> TEXT
○ ○ ○ ○ ○ ○ ○
3D Printing and the Arts: Lithophanes

     A recent post on the SparkFun website introduced the idea of using a 3D printer to produce a Lithophane. As the post explains, lithophanes are "...a specific kind of artwork that can only be seen clearly when backlit, meaning light is an element of this creative technique. Traditionally, a lithophane is a thin porcelain tile with an etched artwork on one side. Porcelain has a translucent quality when the walls are thin enough, so by carving into a thin tile, artist were able to make lithophanes by hand."

     The post provides a link to a free lithophane generator here: http://3dp.rocks/lithophane/,  It's very easy to use, you upload a photo, choose a format (flat, curved, cylinder) and it quickly creates an .stl file for downloading. The Sparkfun post provides some example pictures and they turned out pretty well. I decided to try this out with a color photo of my own. I chose one that was a bit complicated, a photo of my granddaughter painting at her easel, with lots of background. I did find out that the online process creates a "negative" stl file, with the lighter areas printing more thickly than the darker areas. So, when you hold your lithophane up to the light, the thick areas are dark, thin areas light. To get a "positive" image, I used a photo editor to invert the colors of my picture before uploading.

The 3D printed lithophanes (negative on left, positive, right)

The lithophanes held up to light (negative on left, positive, right)


I think this is a pretty interesting, Art-related, use for 3D printers. The SparkFun posts describes building a light box for lithophanes, and I also wonder how they might work as block prints or molds.
○ ○ ○ ○ ○ ○ ○
> DATA EXCERPTS
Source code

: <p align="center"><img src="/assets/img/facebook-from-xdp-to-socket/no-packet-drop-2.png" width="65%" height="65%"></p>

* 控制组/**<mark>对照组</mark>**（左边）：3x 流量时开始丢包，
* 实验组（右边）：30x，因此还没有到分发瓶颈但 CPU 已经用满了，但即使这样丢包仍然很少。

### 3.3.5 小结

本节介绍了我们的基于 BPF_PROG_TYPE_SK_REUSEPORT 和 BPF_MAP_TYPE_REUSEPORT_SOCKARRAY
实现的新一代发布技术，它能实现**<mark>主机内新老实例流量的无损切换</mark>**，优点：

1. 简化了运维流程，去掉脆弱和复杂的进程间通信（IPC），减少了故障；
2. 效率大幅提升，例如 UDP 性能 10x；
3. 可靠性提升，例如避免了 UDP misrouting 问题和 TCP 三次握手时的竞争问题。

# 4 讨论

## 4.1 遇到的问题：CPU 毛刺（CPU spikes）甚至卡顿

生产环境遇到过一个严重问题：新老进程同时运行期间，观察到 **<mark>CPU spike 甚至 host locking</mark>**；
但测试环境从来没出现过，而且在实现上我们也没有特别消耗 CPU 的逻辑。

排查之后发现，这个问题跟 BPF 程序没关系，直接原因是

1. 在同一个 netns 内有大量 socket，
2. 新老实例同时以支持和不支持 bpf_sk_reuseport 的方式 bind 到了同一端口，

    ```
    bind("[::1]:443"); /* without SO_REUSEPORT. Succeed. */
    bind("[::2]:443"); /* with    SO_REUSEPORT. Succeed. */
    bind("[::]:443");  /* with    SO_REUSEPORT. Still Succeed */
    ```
○ ○ ○ ○ ○ ○ ○
> PROBLEM DETAILS
Summarize the text on 3D-printed lithophanes above in two sentences.

> YOUR RESPONSE
A SparkFun post introduced using a 3D printer to make lithophanes, artworks traditionally etched into thin porcelain tiles that can only be seen clearly when backlit, and linked to a free online generator that turns an uploaded photo into a flat, curved, or cylindrical .stl file. Trying it with a color photo showed that the generator produces a "negative" file in which lighter areas print more thickly, so the writer inverted the photo's colors before uploading to get a positive image and considers this an interesting art-related use that might also work for block prints or molds.